TEXTO DEL EJERCICIO:
↓

Un día, lo encontraron desmayado en casa y lo trasladaron al hospital Francisco Franco. Allí fue a verle su amigo Javier Martín Artajo con una corbata en la que lucían los colores anarquistas. Martín Artajo llevaba también un crucifijo y, tras un rato de charla y antes de despedirse, Melchor Rodríguez besó la imagen.

En el entierro se reunieron personas de distintas ideologías unidas no pocas veces por el hecho de haber pasado por una u otra cárcel. Martín Artajo rezó un padrenuestro en voz alta y luego los anarquistas entonaron un himno. Al final, el ataúd descendió a la fosa con el crucifijo y la bandera del anarquismo. Lo guardarían siempre en el recuerdo millares de víctimas de la represión del Frente Popular.

Por lo que se refiere a los verdugos, algunos fueron capturados durante los últimos días de la guerra y, posteriormente, enjuiciados y condenados. Sin embargo, no pocos lograron escapar. Ése fue el caso de todos los agentes soviéticos aunque no pocos —como Koltsov— fueron fusilados a su regreso a la URSS por haber perdido la guerra mientras que otros —como Orlov, como Krivitsky— optaban por pasarse a Occidente para garantizar su supervivencia. Más suerte tuvieron aquellos que, como Carrillo, Margarita Nelken, Alberti o Pasionaria, ejecutaron o incitaron a las matanzas. En general, salvaron su vida y se integraron en la Nomenclatura comunista. En algún caso, como Serrano Poncela, llegaron incluso a publicar sus libros durante el régimen de Franco[376]. En otras ocasiones, como sucedió con Carrillo, Alberti o Pasionaria, se olvidó voluntariamente su turbio pasado estalinista e incluso se les convirtió en iconos de una nueva democracia —restaurada por el centro y la derecha— donde llegaron a convertirse en diputados del parlamento y en referentes morales y culturales frente al horror de los descendientes de los fusilados en Paracuellos o Torrejón.

Pocos de ellos realizaron examen de conciencia —Carrillo repetiría en sus Memorias que no tenía nada de lo que arrepentirse— pero los que acometieron tan ingrata labor, como Prieto, como Castro Delgado, como Jesús Hernández…, tuvieron que reconocer hasta qué punto 1934 había sido el final de la República, hasta qué punto la URSS controló la Segunda República, hasta qué punto existió participación o silencio culpable en las autoridades del Frente Popular, hasta qué punto la victoria en la guerra civil hubiera significado el inicio de una dictadura sometida a Stalin. Su juicio se unía así a posteriori al del socialista Besteiro —y al de tantos otros— que había considerado preferible rendirse a Franco que seguir apoyando una república sometida a Moscú.

↑

MATERIAL MOSTRADO:

↓

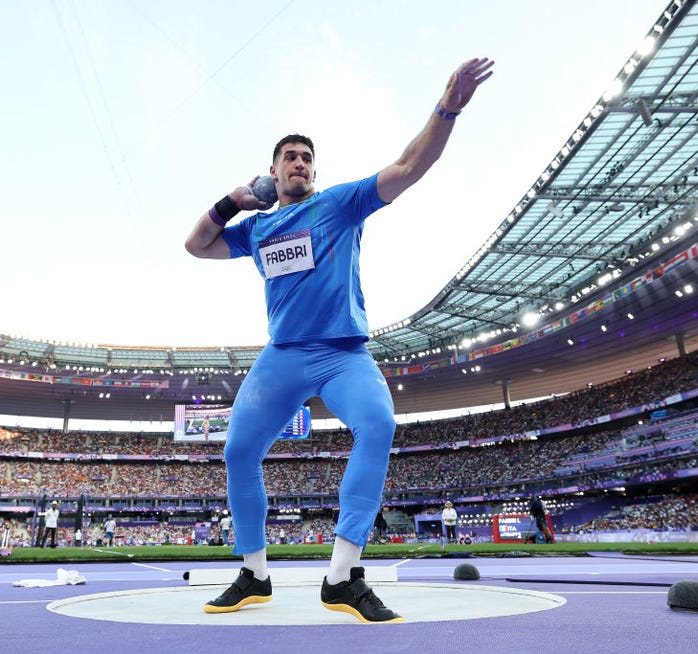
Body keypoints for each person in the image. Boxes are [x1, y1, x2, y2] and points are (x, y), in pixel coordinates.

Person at [185, 56, 494, 623]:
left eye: (306, 159)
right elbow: (197, 245)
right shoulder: (256, 230)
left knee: (377, 424)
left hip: (342, 353)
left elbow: (409, 165)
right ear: (272, 174)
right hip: (282, 358)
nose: (299, 164)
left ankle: (342, 575)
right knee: (237, 451)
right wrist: (232, 203)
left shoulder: (340, 204)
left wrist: (447, 108)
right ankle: (254, 575)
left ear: (313, 172)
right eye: (290, 158)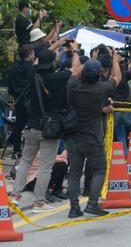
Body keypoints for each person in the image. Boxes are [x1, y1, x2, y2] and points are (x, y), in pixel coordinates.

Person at [12, 44, 82, 212]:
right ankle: (38, 202)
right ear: (52, 63)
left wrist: (56, 47)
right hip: (50, 128)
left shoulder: (32, 73)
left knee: (26, 161)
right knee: (45, 166)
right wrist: (75, 50)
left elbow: (38, 59)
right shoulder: (58, 78)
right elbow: (76, 69)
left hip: (31, 125)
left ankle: (16, 196)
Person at [66, 52, 122, 218]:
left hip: (73, 135)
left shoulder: (73, 84)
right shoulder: (101, 89)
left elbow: (75, 70)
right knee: (99, 169)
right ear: (98, 75)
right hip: (92, 137)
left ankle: (74, 208)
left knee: (74, 172)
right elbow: (117, 77)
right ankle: (92, 203)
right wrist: (115, 59)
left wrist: (75, 51)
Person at [7, 44, 35, 158]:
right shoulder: (32, 68)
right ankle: (30, 151)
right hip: (30, 100)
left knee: (18, 125)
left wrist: (10, 102)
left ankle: (16, 149)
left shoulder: (13, 68)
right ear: (30, 54)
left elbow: (10, 87)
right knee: (31, 126)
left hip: (18, 100)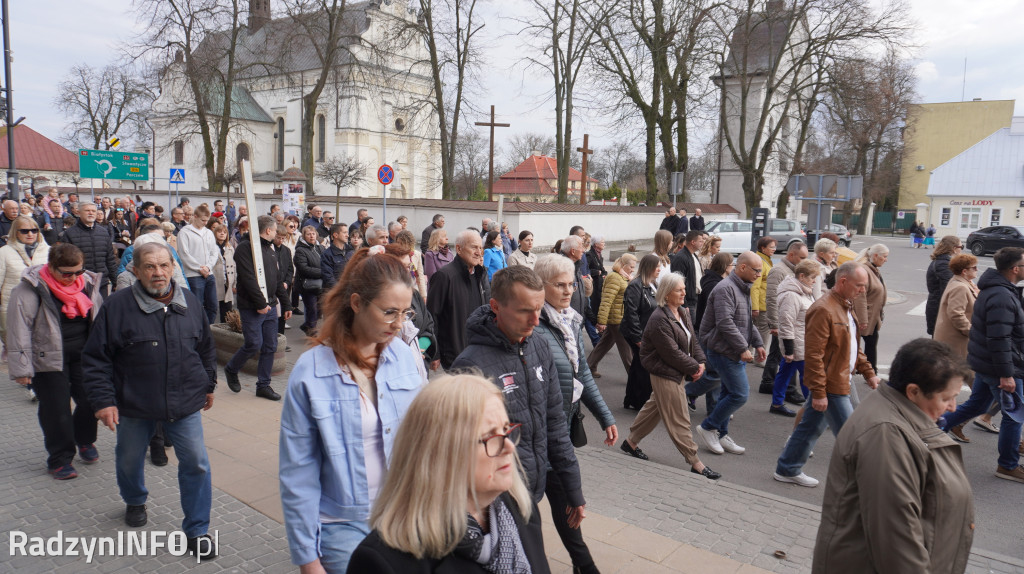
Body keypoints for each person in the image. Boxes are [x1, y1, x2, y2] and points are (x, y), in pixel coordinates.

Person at [279, 248, 426, 573]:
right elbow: (297, 472)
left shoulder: (403, 356)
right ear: (357, 303)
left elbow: (422, 438)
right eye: (390, 312)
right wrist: (308, 560)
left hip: (403, 520)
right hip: (342, 527)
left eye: (405, 313)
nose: (398, 324)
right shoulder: (312, 372)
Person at [81, 242, 218, 561]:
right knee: (129, 459)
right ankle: (134, 499)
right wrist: (103, 401)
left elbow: (206, 349)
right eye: (150, 267)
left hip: (184, 401)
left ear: (173, 267)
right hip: (134, 403)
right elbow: (96, 358)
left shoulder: (191, 303)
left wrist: (208, 384)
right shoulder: (116, 306)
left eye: (164, 266)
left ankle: (197, 530)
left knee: (196, 463)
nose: (158, 273)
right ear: (137, 270)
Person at [450, 266, 586, 568]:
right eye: (525, 311)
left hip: (532, 493)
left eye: (538, 310)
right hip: (498, 499)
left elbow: (555, 425)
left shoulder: (539, 344)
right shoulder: (470, 365)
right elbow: (461, 451)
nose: (535, 321)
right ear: (496, 307)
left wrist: (572, 489)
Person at [348, 374, 547, 573]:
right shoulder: (382, 563)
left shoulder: (519, 508)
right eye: (490, 437)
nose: (509, 447)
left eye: (506, 430)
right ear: (442, 454)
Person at [812, 339, 974, 574]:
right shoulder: (886, 434)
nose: (952, 407)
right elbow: (897, 536)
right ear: (913, 391)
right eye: (947, 398)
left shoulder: (898, 418)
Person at [532, 256, 617, 573]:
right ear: (541, 286)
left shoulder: (570, 321)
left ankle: (584, 564)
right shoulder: (534, 326)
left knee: (568, 501)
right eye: (560, 285)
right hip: (535, 439)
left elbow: (582, 375)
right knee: (527, 513)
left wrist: (605, 417)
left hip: (560, 433)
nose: (568, 291)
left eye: (571, 284)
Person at [774, 262, 879, 487]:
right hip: (832, 384)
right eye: (860, 285)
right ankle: (868, 484)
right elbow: (814, 356)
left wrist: (868, 371)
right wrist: (820, 392)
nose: (863, 290)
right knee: (852, 433)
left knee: (810, 427)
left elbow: (850, 347)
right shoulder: (824, 309)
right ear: (843, 282)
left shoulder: (844, 305)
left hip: (840, 379)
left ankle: (787, 468)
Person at [7, 243, 103, 480]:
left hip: (84, 356)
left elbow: (100, 321)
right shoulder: (28, 290)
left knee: (91, 400)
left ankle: (84, 440)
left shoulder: (88, 284)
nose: (73, 278)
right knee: (56, 409)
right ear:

↑

OBJETIVO DEL EJERCICIO: Traduce al inglés esta oración del texto del ejercicio: «Martín Artajo rezó un padrenuestro en voz alta y luego los anarquistas entonaron un himno.»

TAREA RESUELTA: Martín Artajo said an Our Father aloud, and then the anarchists sang a hymn.